Tip #7: Design a Task Worth Reading For
A text set with no purposeful synthesis is an exercise in frustration. Remember, complexity has three criteria: quantitative measures, qualitative aspects, and task variables. Texts become most meaningful when we think deeply about them and share our thinking with others through talking, writing, drawing, and creating. In the real world of readers, we don’t agonize over a challenging text just so that we can summarize it to a friend. We don’t write a five-paragraph essay about a book we cherish. Real readers use text to grow a theory, make an argument, design an innovation, bake a better pie, learn a skill, emulate a beloved author, laugh, find an inspirational quote, plan a trip, develop a metaphor for life, and so much more. Use task complexity and richness to teach your readers to do this joyous and relevant work with complex text sets just as they’ll need to in the real life of readers outside of school. Here are some tasks worth doing and reading for during independent reading or writing time:
- Reconstruct a full text from puzzle pieces (deconstructed words, sentences, or passages cut out of a full text on slips of paper that must be pieced back together to form what the reader believes to be the original text)
- Rewrite an alternate version (e.g., from the perspective of an article’s subject, from a supporting character’s viewpoint, a sequel, an alternate ending, a version for a different audience)
- Craft a movie trailer for a topic docu-drama using multiple sources
- Write a piece of microfiction summarizing the central ideas of a text set in 140 characters or less
- Sequence a series of visual images (e.g., photos) and craft a story to match
- As a group, write a six word summary of a textual analysis across a series of pieces
- Develop a visual essay combining characters from one story and a setting from another
- Craft an advertising campaign for a candidate describing his/her stance on a social justice topic using multiple sources of information and mentors for ad craft
Tip #8: Divide and Conquer with Baby Steps
This work isn’t easy.
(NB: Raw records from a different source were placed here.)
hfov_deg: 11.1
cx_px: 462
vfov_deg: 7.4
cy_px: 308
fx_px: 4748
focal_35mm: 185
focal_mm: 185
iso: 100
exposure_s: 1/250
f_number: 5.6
Don’t do it alone. Enlist colleagues to help you think through ways to build complex text sets. Divide text set construction roles among colleagues. For example, ask one colleague to gather informational texts on a topic while another gathers literary texts on the same topic. Ask colleagues to merge their existing text favorites on a topic with yours. Then make some careful choices together.
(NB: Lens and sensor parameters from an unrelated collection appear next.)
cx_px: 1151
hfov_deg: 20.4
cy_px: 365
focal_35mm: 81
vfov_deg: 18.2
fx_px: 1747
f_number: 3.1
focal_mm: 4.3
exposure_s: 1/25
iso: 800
Start small. Begin by creating a text set with just three pieces. Choose just one unit this year to wrap within a juicy text set and leave the others as-is for this year. Borrow a text set you find online and adapt it to your unit this year. Next year, you can build your own. Use excerpts rather than whole texts. Choose a stanza here and a paragraph there to save you time and energy. You can reflect later and think about whether you want to expand some of these pieces in the set next time around.
Finally, remember, you can’t hurt the children by building them a text set. It’s okay if it’s rocky. It’s okay if the anchor text was too hard. It’s okay if you ran out of time for candy corn martini-hunting on Pinterest and you had to bring a six-pack and store-bought brownies to the staff Halloween party. Use the student outcomes as formative data to drive future planning. Adjust the set as you go, adding differentiated material, small-group support, and individual intervention. Common core shifts represent new learning for all of us, and that is something to celebrate.